■ Records for this exercise
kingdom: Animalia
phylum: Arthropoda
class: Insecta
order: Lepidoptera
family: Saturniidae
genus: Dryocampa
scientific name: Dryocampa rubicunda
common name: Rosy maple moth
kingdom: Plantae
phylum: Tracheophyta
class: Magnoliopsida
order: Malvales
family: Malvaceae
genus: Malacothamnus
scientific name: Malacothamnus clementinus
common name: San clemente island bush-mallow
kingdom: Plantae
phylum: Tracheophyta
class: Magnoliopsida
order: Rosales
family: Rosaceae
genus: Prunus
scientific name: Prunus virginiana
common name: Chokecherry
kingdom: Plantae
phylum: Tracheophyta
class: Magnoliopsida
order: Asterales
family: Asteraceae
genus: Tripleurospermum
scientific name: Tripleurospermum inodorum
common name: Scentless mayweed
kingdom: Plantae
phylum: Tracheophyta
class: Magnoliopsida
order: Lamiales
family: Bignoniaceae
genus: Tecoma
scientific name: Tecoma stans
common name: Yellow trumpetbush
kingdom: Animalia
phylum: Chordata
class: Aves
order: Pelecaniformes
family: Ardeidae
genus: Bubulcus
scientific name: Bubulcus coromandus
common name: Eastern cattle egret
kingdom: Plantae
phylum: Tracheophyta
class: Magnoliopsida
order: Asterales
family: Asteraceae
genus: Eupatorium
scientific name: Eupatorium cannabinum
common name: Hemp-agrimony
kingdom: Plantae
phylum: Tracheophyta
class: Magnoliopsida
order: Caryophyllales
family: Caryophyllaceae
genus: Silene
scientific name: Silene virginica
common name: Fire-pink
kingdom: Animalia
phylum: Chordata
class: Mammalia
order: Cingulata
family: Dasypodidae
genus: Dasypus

■ The task
Please reproduce the listing above with "common name" swapped for "vernacular name" everywhere it occurs. Leave everything else as it is.

■ Written solution
kingdom: Animalia
phylum: Arthropoda
class: Insecta
order: Lepidoptera
family: Saturniidae
genus: Dryocampa
scientific name: Dryocampa rubicunda
vernacular name: Rosy maple moth
kingdom: Plantae
phylum: Tracheophyta
class: Magnoliopsida
order: Malvales
family: Malvaceae
genus: Malacothamnus
scientific name: Malacothamnus clementinus
vernacular name: San clemente island bush-mallow
kingdom: Plantae
phylum: Tracheophyta
class: Magnoliopsida
order: Rosales
family: Rosaceae
genus: Prunus
scientific name: Prunus virginiana
vernacular name: Chokecherry
kingdom: Plantae
phylum: Tracheophyta
class: Magnoliopsida
order: Asterales
family: Asteraceae
genus: Tripleurospermum
scientific name: Tripleurospermum inodorum
vernacular name: Scentless mayweed
kingdom: Plantae
phylum: Tracheophyta
class: Magnoliopsida
order: Lamiales
family: Bignoniaceae
genus: Tecoma
scientific name: Tecoma stans
vernacular name: Yellow trumpetbush
kingdom: Animalia
phylum: Chordata
class: Aves
order: Pelecaniformes
family: Ardeidae
genus: Bubulcus
scientific name: Bubulcus coromandus
vernacular name: Eastern cattle egret
kingdom: Plantae
phylum: Tracheophyta
class: Magnoliopsida
order: Asterales
family: Asteraceae
genus: Eupatorium
scientific name: Eupatorium cannabinum
vernacular name: Hemp-agrimony
kingdom: Plantae
phylum: Tracheophyta
class: Magnoliopsida
order: Caryophyllales
family: Caryophyllaceae
genus: Silene
scientific name: Silene virginica
vernacular name: Fire-pink
kingdom: Animalia
phylum: Chordata
class: Mammalia
order: Cingulata
family: Dasypodidae
genus: Dasypus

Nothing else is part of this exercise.